L’ordination presbytérale est une étape majeure sur un long chemin de préparation. Comment l’avez-vous accomplie et vécue ?

Je crois que cette belle aventure vocationnelle aura son total accomplissement uniquement lorsque je serai resté fidèle aux engagements pris devant l’évêque et qu’au crépuscule de ma vie, j’entendrai le bon Dieu me dire : « Serviteur bon et fidèle, entre dans la joie de ton maître, tu as été fidèle en peu de choses, je t’en confierai beaucoup d’autres. » Maintenant, on peut juste parler d’une nouvelle mission et d’un gros challenge qui commence avec l’ordination sacerdotale : aller à la recherche des brebis perdues, prendre soin de celles qui sont malades tout en veillant à ce que le reste du troupeau ne se disperse pas.

Passer de l’état de diacre à celui de prêtre, cela signifie quoi pour vous ?

Pour vous répondre, permettez-moi d’utiliser un raisonnement mathématique : cela signifie passer au service du peuple de Dieu « au cube ». Non pas que je minimise le diaconat, qui reste un puissant levier pour l’essor du service de la charité, exercé sous la direction de l’évêque diocésain.

Allez-vous servir l’Église différemment ?

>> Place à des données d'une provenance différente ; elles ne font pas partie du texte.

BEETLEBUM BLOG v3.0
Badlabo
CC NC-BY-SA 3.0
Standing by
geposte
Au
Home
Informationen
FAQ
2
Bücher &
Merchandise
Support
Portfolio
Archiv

Je répondrai à la fois non et oui. Non, parce que le service au sein de l’Église est le même. Diacres, prêtres et évêques, nous sommes tous des serviteurs. Serviteur de l’unique Dieu qui se fait présent dans le prochain. Maintenant, je pourrais dire oui, parce qu’en fonction des ministères qui nous sont confiés, nous servons à des degrés ou des fonctions différentes, mais participant toujours à l’unique sacerdoce du Christ.

Avoir la charge d’une communauté de chrétiens, comment l’appréhendez-vous ?

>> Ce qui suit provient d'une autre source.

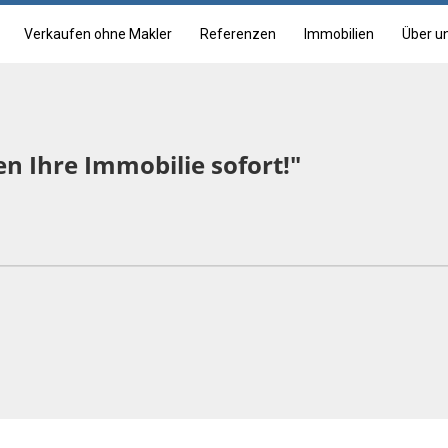
Verkaufen ohne Makler
Referenzen
Immobilien
Über u
en Ihre Immobilie sofort!"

Je n’y pense pas beaucoup pour le moment, car cela entre dans le cadre des nominations. Ce n’est pas automatique. C’est l’évêque qui, dans sa liberté souveraine, décide à qui confier telle ou telle communauté. Mais la diversité dans l’unité est une grande richesse et un grand atout pour la pastorale du prêtre.

Vos origines sont au Cameroun, ressentez-vous ce lien particulier qui unit les Corses à l’Église et la foi ?

Oui ! Vous faites bien de parler du Cameroun. C’est le pays le plus beau après la Corse. Non, je rigole. Justement, le lien est là. Nous avons cette grande chance que l’Église catholique est universelle. C’est vrai qu’il y a le phénomène d’inculturation qui colore un peu chaque église locale, mais les principes essentiels de la foi et de la liturgie restent les mêmes partout. Le Christ que nous aimons et célébrons est le même partout, hier et aujourd’hui, et le sera encore demain. Du moment où Il nous unit, tout le reste n’est qu’accessoire.

Êtes-vous dans un état de joie ?

Oui, je suis dans la joie et l’action de grâce. Je n’ai rien mérité et voici qu’Il m’a tout donné au point de me faire participer à l’unique sacerdoce du Christ, son Fils. Quelle folie d’amour ! Quel amour incommensurable et de prédilection pour moi. Je veux simplement dire Deo Gratias et Lui demander la grâce de la persévérance.